Renault reported a 7.3% rise in Q1 2026 revenue to €12.5bn, but Dacia acted as the brake: the Romanian brand's registrations fell 16.3% over the period, hit by logistics and production disruption in the Strait of Gibraltar caused by severe weather that hampered the group's Moroccan plant in January and February. March started a recovery (+1.9% in Europe) and the order book remains solid, supported by double-digit order intake growth since the start of the year.
The core Renault brand held up well: registrations up 2.2% overall, nearly 400,000 vehicles sold, +3.8% in Europe, and the new-generation Clio 6 already at 27,000 European units. Full-electric sales jumped 40% and now make up 23.9% of the European mix, led by the R5 and soon the Twingo. Sporty niche Alpine posted +54.7% on 3,246 vehicles (led by the A290). International ex-Europe sales were stable at 140,000 units, supported by recent launches of the Duster in India and the Filante in South Korea.
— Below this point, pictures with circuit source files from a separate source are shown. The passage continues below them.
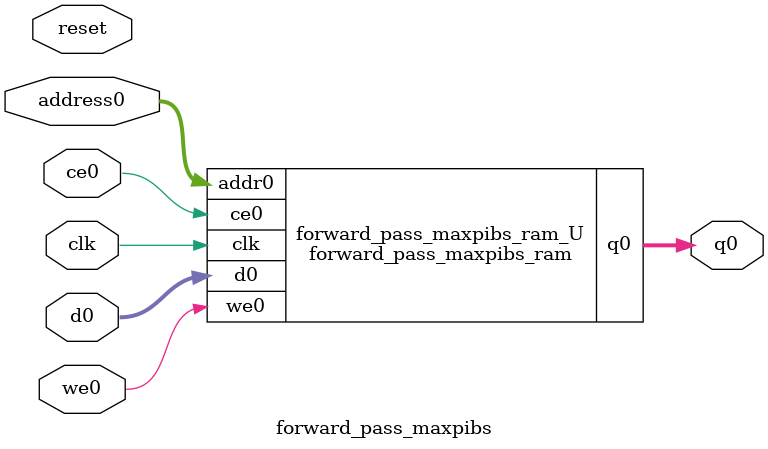
<source format=v>
`timescale 1 ns / 1 ps
module forward_pass_maxpibs_ram (addr0, ce0, d0, we0, q0,  clk);

parameter DWIDTH = 16;
parameter AWIDTH = 5;
parameter MEM_SIZE = 32;

input[AWIDTH-1:0] addr0;
input ce0;
input[DWIDTH-1:0] d0;
input we0;
output reg[DWIDTH-1:0] q0;
input clk;

(* ram_style = "distributed" *)reg [DWIDTH-1:0] ram[0:MEM_SIZE-1];




always @(posedge clk)  
begin 
    if (ce0) 
    begin
        if (we0) 
        begin 
            ram[addr0] <= d0; 
        end 
        q0 <= ram[addr0];
    end
end


endmodule

`timescale 1 ns / 1 ps
module forward_pass_maxpibs(
    reset,
    clk,
    address0,
    ce0,
    we0,
    d0,
    q0);

parameter DataWidth = 32'd16;
parameter AddressRange = 32'd32;
parameter AddressWidth = 32'd5;
input reset;
input clk;
input[AddressWidth - 1:0] address0;
input ce0;
input we0;
input[DataWidth - 1:0] d0;
output[DataWidth - 1:0] q0;



forward_pass_maxpibs_ram forward_pass_maxpibs_ram_U(
    .clk( clk ),
    .addr0( address0 ),
    .ce0( ce0 ),
    .we0( we0 ),
    .d0( d0 ),
    .q0( q0 ));

endmodule


</source>
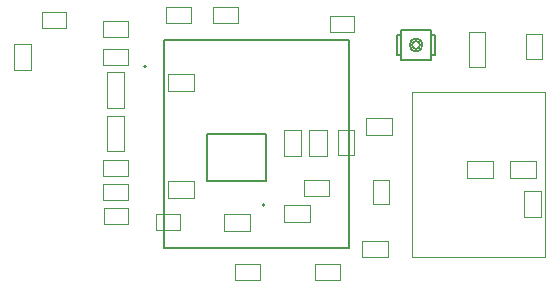
<source format=gbr>
G04*
G04 #@! TF.GenerationSoftware,Altium Limited,Altium Designer,23.0.1 (38)*
G04*
G04 Layer_Color=16711935*
%FSLAX25Y25*%
%MOIN*%
G70*
G04*
G04 #@! TF.SameCoordinates,8F8842E6-A163-4070-9E61-B2F925759E80*
G04*
G04*
G04 #@! TF.FilePolarity,Positive*
G04*
G01*
G75*
%ADD10C,0.00787*%
%ADD13C,0.00500*%
%ADD14C,0.00394*%
D10*
X385752Y229252D02*
G03*
X385752Y229252I-394J0D01*
G01*
X346189Y275402D02*
G03*
X346189Y275402I-394J0D01*
G01*
D13*
X437541Y282539D02*
G03*
X437541Y282539I-1309J0D01*
G01*
X438364D02*
G03*
X438364Y282539I-2171J0D01*
G01*
X386343Y237126D02*
Y252874D01*
X366657Y237126D02*
Y252874D01*
Y237126D02*
X386343D01*
X366657Y252874D02*
X386343D01*
X431075Y277382D02*
Y279075D01*
Y287618D01*
X441311Y277382D02*
Y287618D01*
X441626Y285925D02*
X442374D01*
Y279075D02*
Y285925D01*
X441468Y279075D02*
X442374D01*
X430012D02*
Y285925D01*
X430957D01*
Y285965D01*
X431075Y277382D02*
X441311D01*
X431075Y287618D02*
X441311D01*
X430012Y279075D02*
X431075D01*
X352095Y284260D02*
X413905D01*
Y214968D02*
Y284260D01*
X352095Y214968D02*
X413905D01*
X352095D02*
Y284260D01*
D14*
X353669Y231646D02*
X362331D01*
X353669Y237354D02*
X362331D01*
X353669Y231646D02*
Y237354D01*
X362331Y231646D02*
Y237354D01*
X319634Y288342D02*
Y293657D01*
X311366Y288342D02*
Y293657D01*
Y288342D02*
X319634D01*
X311366Y293657D02*
X319634D01*
X353669Y272854D02*
X362331D01*
X353669Y267146D02*
X362331D01*
Y272854D01*
X353669Y267146D02*
Y272854D01*
X392169Y229354D02*
X400831D01*
X392169Y223646D02*
X400831D01*
Y229354D01*
X392169Y223646D02*
Y229354D01*
X307854Y274169D02*
Y282831D01*
X302146Y274169D02*
Y282831D01*
X307854D01*
X302146Y274169D02*
X307854D01*
X397854Y245669D02*
Y254331D01*
X392146Y245669D02*
Y254331D01*
Y245669D02*
X397854D01*
X392146Y254331D02*
X397854D01*
X406354Y245626D02*
Y254287D01*
X400646Y245626D02*
Y254287D01*
Y245626D02*
X406354D01*
X400646Y254287D02*
X406354D01*
X357634Y220843D02*
Y226157D01*
X349366Y220843D02*
Y226157D01*
X357634D01*
X349366Y220843D02*
X357634D01*
X410343Y245866D02*
X415658D01*
X410343Y254134D02*
X415658D01*
Y245866D02*
Y254134D01*
X410343Y245866D02*
Y254134D01*
X407134Y232343D02*
Y237657D01*
X398866Y232343D02*
Y237657D01*
X407134D01*
X398866Y232343D02*
X407134D01*
X331866Y236157D02*
X340134D01*
X331866Y230842D02*
X340134D01*
X331866D02*
Y236157D01*
X340134Y230842D02*
Y236157D01*
X331866Y238843D02*
X340134D01*
X331866Y244158D02*
X340134D01*
Y238843D02*
Y244158D01*
X331866Y238843D02*
Y244158D01*
X331866Y285343D02*
X340134D01*
X331866Y290657D02*
X340134D01*
Y285343D02*
Y290657D01*
X331866Y285343D02*
Y290657D01*
X332028Y222843D02*
X340295D01*
X332028Y228157D02*
X340295D01*
Y222843D02*
Y228157D01*
X332028Y222843D02*
Y228157D01*
X331866Y275842D02*
Y281157D01*
X340134Y275842D02*
Y281157D01*
X331866D02*
X340134D01*
X331866Y275842D02*
X340134D01*
X375866Y204343D02*
Y209658D01*
X384134Y204343D02*
Y209658D01*
X375866D02*
X384134D01*
X375866Y204343D02*
X384134D01*
X402528Y209658D02*
X410795D01*
X402528Y204343D02*
X410795D01*
X402528D02*
Y209658D01*
X410795Y204343D02*
Y209658D01*
X421842Y229366D02*
X427157D01*
X421842Y237634D02*
X427157D01*
X421842Y229366D02*
Y237634D01*
X427157Y229366D02*
Y237634D01*
X376795Y289843D02*
Y295158D01*
X368528Y289843D02*
Y295158D01*
Y289843D02*
X376795D01*
X368528Y295158D02*
X376795D01*
X352866Y289843D02*
X361134D01*
X352866Y295158D02*
X361134D01*
Y289843D02*
Y295158D01*
X352866Y289843D02*
Y295158D01*
X407366Y292158D02*
X415634D01*
X407366Y286842D02*
X415634D01*
X407366D02*
Y292158D01*
X415634Y286842D02*
Y292158D01*
X472843Y286295D02*
X478158D01*
X472843Y278028D02*
X478158D01*
Y286295D01*
X472843Y278028D02*
Y286295D01*
X453744Y275095D02*
Y286906D01*
X459256Y275095D02*
Y286906D01*
X453744D02*
X459256D01*
X453744Y275095D02*
X459256D01*
X338756Y247094D02*
Y258906D01*
X333244Y247094D02*
Y258906D01*
Y247094D02*
X338756D01*
X333244Y258906D02*
X338756D01*
X333244Y261595D02*
Y273406D01*
X338756Y261595D02*
Y273406D01*
X333244D02*
X338756D01*
X333244Y261595D02*
X338756D01*
X419626Y252646D02*
X428287D01*
X419626Y258354D02*
X428287D01*
X419626Y252646D02*
Y258354D01*
X428287Y252646D02*
Y258354D01*
X372213Y220646D02*
Y226354D01*
X380874Y220646D02*
Y226354D01*
X372213Y220646D02*
X380874D01*
X372213Y226354D02*
X380874D01*
X472146Y225169D02*
X477854D01*
X472146Y233831D02*
X477854D01*
Y225169D02*
Y233831D01*
X472146Y225169D02*
Y233831D01*
X476331Y238146D02*
Y243854D01*
X467669Y238146D02*
Y243854D01*
X476331D01*
X467669Y238146D02*
X476331D01*
X453169Y243854D02*
X461831D01*
X453169Y238146D02*
X461831D01*
Y243854D01*
X453169Y238146D02*
Y243854D01*
X434953Y211713D02*
X479047D01*
X434953D02*
Y266831D01*
X479047D01*
Y211713D02*
Y266831D01*
X426831Y211842D02*
Y217158D01*
X418169Y211842D02*
Y217158D01*
X426831D01*
X418169Y211842D02*
X426831D01*
M02*

</source>
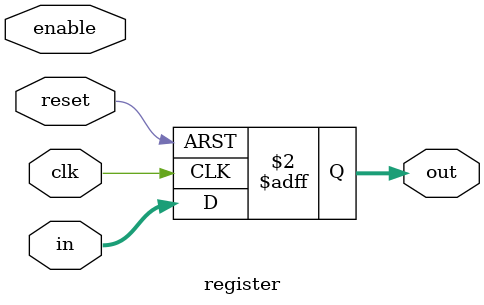
<source format=v>

module register (
    input clk,
    input reset,
    input enable,
    input [7:0] in,
    output reg [7:0] out 
);

always @(posedge clk or posedge reset) begin

    if(reset) 
    begin 
        out <= 8'b00000000;
    end 

    else if(clk) 
    begin 
        out <= in;
    end
end

endmodule
</source>
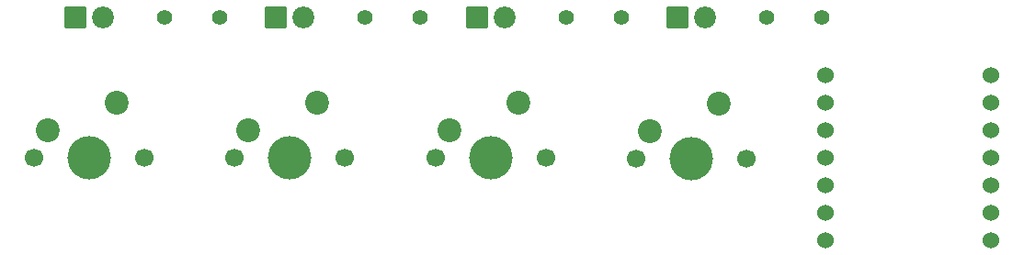
<source format=gbr>
%TF.GenerationSoftware,KiCad,Pcbnew,9.0.6*%
%TF.CreationDate,2025-11-15T14:27:32+00:00*%
%TF.ProjectId,keyfrick,6b657966-7269-4636-9b2e-6b696361645f,rev?*%
%TF.SameCoordinates,Original*%
%TF.FileFunction,Soldermask,Bot*%
%TF.FilePolarity,Negative*%
%FSLAX46Y46*%
G04 Gerber Fmt 4.6, Leading zero omitted, Abs format (unit mm)*
G04 Created by KiCad (PCBNEW 9.0.6) date 2025-11-15 14:27:32*
%MOMM*%
%LPD*%
G01*
G04 APERTURE LIST*
G04 Aperture macros list*
%AMRoundRect*
0 Rectangle with rounded corners*
0 $1 Rounding radius*
0 $2 $3 $4 $5 $6 $7 $8 $9 X,Y pos of 4 corners*
0 Add a 4 corners polygon primitive as box body*
4,1,4,$2,$3,$4,$5,$6,$7,$8,$9,$2,$3,0*
0 Add four circle primitives for the rounded corners*
1,1,$1+$1,$2,$3*
1,1,$1+$1,$4,$5*
1,1,$1+$1,$6,$7*
1,1,$1+$1,$8,$9*
0 Add four rect primitives between the rounded corners*
20,1,$1+$1,$2,$3,$4,$5,0*
20,1,$1+$1,$4,$5,$6,$7,0*
20,1,$1+$1,$6,$7,$8,$9,0*
20,1,$1+$1,$8,$9,$2,$3,0*%
G04 Aperture macros list end*
%ADD10C,1.700000*%
%ADD11C,4.000000*%
%ADD12C,2.200000*%
%ADD13C,1.400000*%
%ADD14C,2.019000*%
%ADD15RoundRect,0.102000X-0.907500X-0.907500X0.907500X-0.907500X0.907500X0.907500X-0.907500X0.907500X0*%
%ADD16C,1.524000*%
G04 APERTURE END LIST*
D10*
%TO.C,SW3*%
X136420000Y-60000000D03*
D11*
X141500000Y-60000000D03*
D10*
X146580000Y-60000000D03*
D12*
X144040000Y-54920000D03*
X137690000Y-57460000D03*
%TD*%
D13*
%TO.C,R3*%
X148460000Y-47000000D03*
X153540000Y-47000000D03*
%TD*%
D14*
%TO.C,D3*%
X142770000Y-47000000D03*
D15*
X140230000Y-47000000D03*
%TD*%
D10*
%TO.C,SW2*%
X117920000Y-60000000D03*
D11*
X123000000Y-60000000D03*
D10*
X128080000Y-60000000D03*
D12*
X125540000Y-54920000D03*
X119190000Y-57460000D03*
%TD*%
D13*
%TO.C,R2*%
X129960000Y-47000000D03*
X135040000Y-47000000D03*
%TD*%
D10*
%TO.C,SW1*%
X99420000Y-60000000D03*
D11*
X104500000Y-60000000D03*
D10*
X109580000Y-60000000D03*
D12*
X107040000Y-54920000D03*
X100690000Y-57460000D03*
%TD*%
D13*
%TO.C,R1*%
X111460000Y-47000000D03*
X116540000Y-47000000D03*
%TD*%
D14*
%TO.C,D1*%
X105770000Y-47000000D03*
D15*
X103230000Y-47000000D03*
%TD*%
D14*
%TO.C,D2*%
X124270000Y-47000000D03*
D15*
X121730000Y-47000000D03*
%TD*%
D16*
%TO.C,U1*%
X172380000Y-52380000D03*
X172380000Y-54920000D03*
X172380000Y-57460000D03*
X172380000Y-60000000D03*
X172380000Y-62540000D03*
X172380000Y-65080000D03*
X172380000Y-67620000D03*
X187620000Y-67620000D03*
X187620000Y-65080000D03*
X187620000Y-62540000D03*
X187620000Y-60000000D03*
X187620000Y-57460000D03*
X187620000Y-54920000D03*
X187620000Y-52380000D03*
%TD*%
D13*
%TO.C,R4*%
X166960000Y-47000000D03*
X172040000Y-47000000D03*
%TD*%
D14*
%TO.C,D4*%
X161270000Y-47000000D03*
D15*
X158730000Y-47000000D03*
%TD*%
D10*
%TO.C,SW4*%
X154920000Y-60040000D03*
D11*
X160000000Y-60040000D03*
D10*
X165080000Y-60040000D03*
D12*
X162540000Y-54960000D03*
X156190000Y-57500000D03*
%TD*%
M02*

</source>
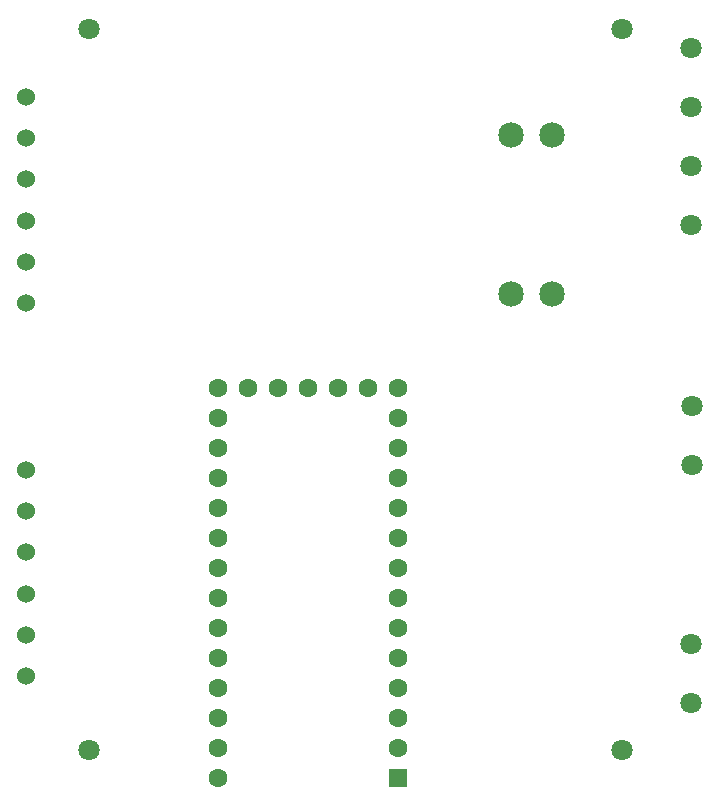
<source format=gbr>
%TF.GenerationSoftware,KiCad,Pcbnew,(5.1.9)-1*%
<<<<<<< HEAD:exports/Gerbers/4runner-Seat-Heat-PCB-Rev02/4runner-seat-heat-B_Mask.gbr
%TF.CreationDate,2022-03-20T14:43:19-04:00*%
=======
%TF.CreationDate,2022-12-24T12:33:20-05:00*%
>>>>>>> better-backligh-control:exports/Gerbers/4runner-Seat-Heat-PCB-Rev03/4runner-seat-heat-B_Mask.gbr
%TF.ProjectId,4runner-seat-heat,3472756e-6e65-4722-9d73-6561742d6865,rev?*%
%TF.SameCoordinates,Original*%
%TF.FileFunction,Soldermask,Bot*%
%TF.FilePolarity,Negative*%
%FSLAX46Y46*%
G04 Gerber Fmt 4.6, Leading zero omitted, Abs format (unit mm)*
<<<<<<< HEAD:exports/Gerbers/4runner-Seat-Heat-PCB-Rev02/4runner-seat-heat-B_Mask.gbr
G04 Created by KiCad (PCBNEW (5.1.9)-1) date 2022-03-20 14:43:19*
=======
G04 Created by KiCad (PCBNEW (5.1.9)-1) date 2022-12-24 12:33:20*
>>>>>>> better-backligh-control:exports/Gerbers/4runner-Seat-Heat-PCB-Rev03/4runner-seat-heat-B_Mask.gbr
%MOMM*%
%LPD*%
G01*
G04 APERTURE LIST*
%ADD10C,1.800000*%
%ADD11C,1.600000*%
%ADD12R,1.600000X1.600000*%
%ADD13C,2.159000*%
%ADD14C,1.524000*%
G04 APERTURE END LIST*
D10*
<<<<<<< HEAD:exports/Gerbers/4runner-Seat-Heat-PCB-Rev02/4runner-seat-heat-B_Mask.gbr
%TO.C,Mount1*%
X13309600Y-61711200D03*
%TD*%
%TO.C,Mount4*%
X13309600Y-711200D03*
%TD*%
%TO.C,Mount2*%
X58470800Y-61711200D03*
%TD*%
%TO.C,Mount3*%
X58470800Y-711200D03*
=======
%TO.C,REF\u002A\u002A*%
X64312800Y-2322800D03*
X64312800Y-17322800D03*
X64312800Y-7322800D03*
X64312800Y-12322800D03*
>>>>>>> better-backligh-control:exports/Gerbers/4runner-Seat-Heat-PCB-Rev03/4runner-seat-heat-B_Mask.gbr
%TD*%
D11*
%TO.C,U2*%
X31838900Y-31115000D03*
X29298900Y-31115000D03*
X26758900Y-31115000D03*
X24218900Y-31115000D03*
X34378900Y-31115000D03*
X36918900Y-31115000D03*
X39458900Y-31115000D03*
X24218900Y-33655000D03*
X24218900Y-36195000D03*
X24218900Y-38735000D03*
X24218900Y-41275000D03*
X24218900Y-43815000D03*
X24218900Y-46355000D03*
X24218900Y-48895000D03*
X24218900Y-51435000D03*
X24218900Y-53975000D03*
X24218900Y-56515000D03*
X24218900Y-59055000D03*
X24218900Y-61595000D03*
X24218900Y-64135000D03*
X39458900Y-33655000D03*
X39458900Y-36195000D03*
X39458900Y-38735000D03*
X39458900Y-41275000D03*
X39458900Y-43815000D03*
X39458900Y-46355000D03*
X39458900Y-48895000D03*
X39458900Y-51435000D03*
X39458900Y-53975000D03*
X39458900Y-56515000D03*
X39458900Y-59055000D03*
X39458900Y-61595000D03*
D12*
X39458900Y-64135000D03*
%TD*%
D10*
%TO.C,Left-Heater1*%
X64312800Y-52785000D03*
X64312800Y-57785000D03*
%TD*%
%TO.C,Right-Heater1*%
X64338200Y-32592000D03*
X64338200Y-37592000D03*
%TD*%
D13*
%TO.C,F1*%
X52489100Y-9690100D03*
X52489100Y-23152100D03*
X49085500Y-9690100D03*
X49085500Y-23152100D03*
%TD*%
D14*
%TO.C,J3*%
X8001000Y-23910000D03*
X8001000Y-20410000D03*
X8001000Y-16910000D03*
X8001000Y-13410000D03*
X8001000Y-9910000D03*
X8001000Y-6410000D03*
%TD*%
%TO.C,J8*%
X8001000Y-38007600D03*
X8001000Y-41507600D03*
X8001000Y-45007600D03*
X8001000Y-48507600D03*
X8001000Y-52007600D03*
X8001000Y-55507600D03*
%TD*%
M02*

</source>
Group registrations fell 3.3% overall, but automotive revenue rose 6.5% (+8% at constant FX) thanks to partner deliveries (Micra built for Nissan in Douai, Geely distribution in Brazil). Mobilize Financial Services — Renault's captive auto-finance arm — kept its pace, with revenue up 13% to €1.72bn. Source: Les Echos, 23 April 2026, Lionel Steinmann.
The story in one line. Dacia stumbles on Moroccan logistics but the Renault brand holds up thanks to electrics, and group revenue still rises 7.3%.
23.9% of European mix in full-electric (+40% BEV sales)
+54.7% Alpine sales (3,246 vehicles, led by the A290)
–3.3% group registrations overall; automotive revenue +6.5% (+8% at constant FX)
€1.72bn Mobilize Financial Services revenue, +13%
Why it matters
Renault illustrates a useful paradox: volumes fall, revenue rises. Three levers explain the gap. First, mix: full-electric now accounts for 23.9% of European sales — R5 is working, Twingo is coming, A290 is pulling Alpine, and the fuel-price spike indirectly boosts EV demand. Second, partner sales (Nissan Micra built in Douai, Geely distribution in Brazil) lift revenue without hurting margin mix. Third, Mobilize Financial Services, the captive auto-finance arm, delivers a high-margin recurring income stream (+13% revenue).
Takeaway
The real vulnerability sits with a single Moroccan plant for Dacia. Beyond that, Q1 confirms Renault is now a diversified OEM: volumes down but automotive, financial-services and partner-sales margins up. It is the shape of a company pivoting to revenue quality over quantity.